Note that if someone gave a -1, normally I'd expect that person to make sure and +1 a
subsequent patch to flag to maintainer that all their problems with the patch have been
addressed.
My take on this is:
-2 - The approach taken to solve the problem is wrong and the whole thing should either
be abandoned or rewritten in a new way. I can only accept this though if the reviewer
also suggests the alternative (i.e. just saying your code isn't good is bad form imo).
e.g. stating things like 'circular references is bad' and giving -2 but not
suggesting alternatives and explanations is bad form imo.
-1 - I think there are some issues with the current patch that should be addressed
*prior* to merging it (bugs in the code that would affect many people etc). This would
also include complex code which needs explaining (if it's too complex for me to
immediately understand then it's fine to delay merge until either a good answer why
this is mandatory is received and what the code does or simplification of the code
submitted or at worst case - comment in the code.
-1 should only be given with proper explanation, otherwise imo it's bad form.

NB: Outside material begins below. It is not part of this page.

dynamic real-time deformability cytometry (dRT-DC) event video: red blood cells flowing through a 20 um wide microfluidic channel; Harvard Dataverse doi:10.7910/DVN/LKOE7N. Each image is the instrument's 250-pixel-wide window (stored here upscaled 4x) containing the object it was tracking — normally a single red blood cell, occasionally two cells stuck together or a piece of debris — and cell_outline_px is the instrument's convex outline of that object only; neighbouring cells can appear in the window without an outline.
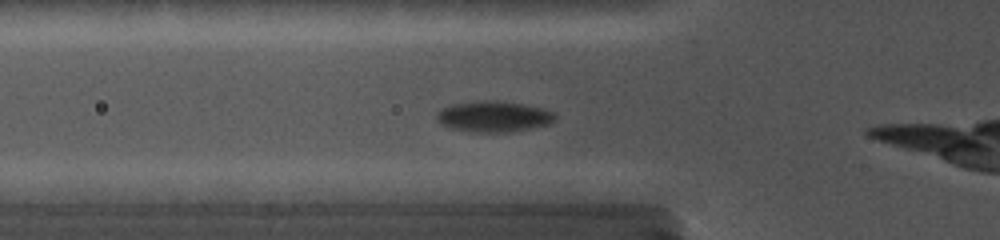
{"species": "common noctule bat (a hibernating species)", "species_latin": "Nyctalus noctula", "temperature_condition": "cold", "stored_images_in_passage": 8, "camera_frame_rate_fps": 5000, "um_per_image_px": 0.085, "animal": {"sex": "female", "body_mass_g": 19.0, "forearm_length_mm": 56.7}, "frame": {"image": 1, "passage_image": 2, "time_ms": 0.6, "image_size_px": [1000, 240], "cell_outline_px": [[556, 120], [552, 124], [512, 132], [476, 132], [452, 128], [440, 124], [436, 116], [440, 108], [452, 104], [484, 100], [500, 100], [524, 104], [556, 112]], "centroid_in_image_um": [42.01, 9.9], "position_along_channel_um": 83.8, "area_um2": 21.56}}
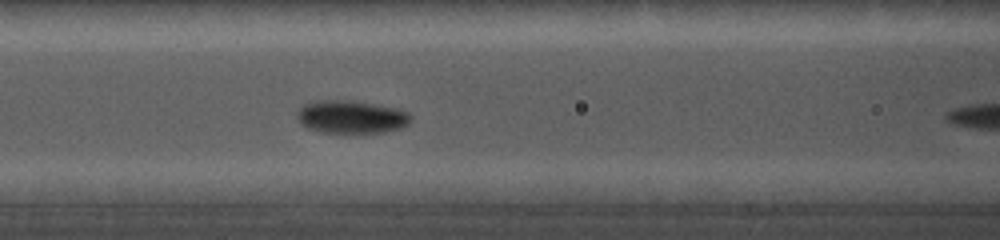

0 - I have some *personal* style problems, questions which do not affect the validity of
the patch *or* I think there are some changes that should be made but can definitely be
done in a future patch and should not prevent merging the current version. Note that I
find this very important to actually improve our current way of working. This means that
if a patch improves current code but could in itself be further improved, it is valid imo
to accept current version and ask committer to submit another patch to further improve
it.
Note that this would include things like (e.g.) discussions about spacing which are not
enforced by pep8 tools (i.e. preventing a patch which fixes bugs from going in because of
personal interpretation of pep8 about alignment of parameters in function signature is
wrong imo).
+1 - I have reviewed the code and it looks correct to me but I'm not a subject matter
expert / the maintainer.
Note that for things like style review only '+1' should be accompanied by a
cover commit message stating - "+1 only for style" as Doron has mentioned
previously on this thred.
+2 - I am a subject matter expert, I have reviewed the code and it looks good to me
(solves the problem properly and no serious issues left with it).
As Doron mentioned, in our group (storage) the standard is to have at least 2 reviews (by
different people) before committing unless the patch is *really* trivial.
This means that I try to avoid giving +2 if no else has given a +1 before.
Alon, note that we apply this both to vdsm and engine.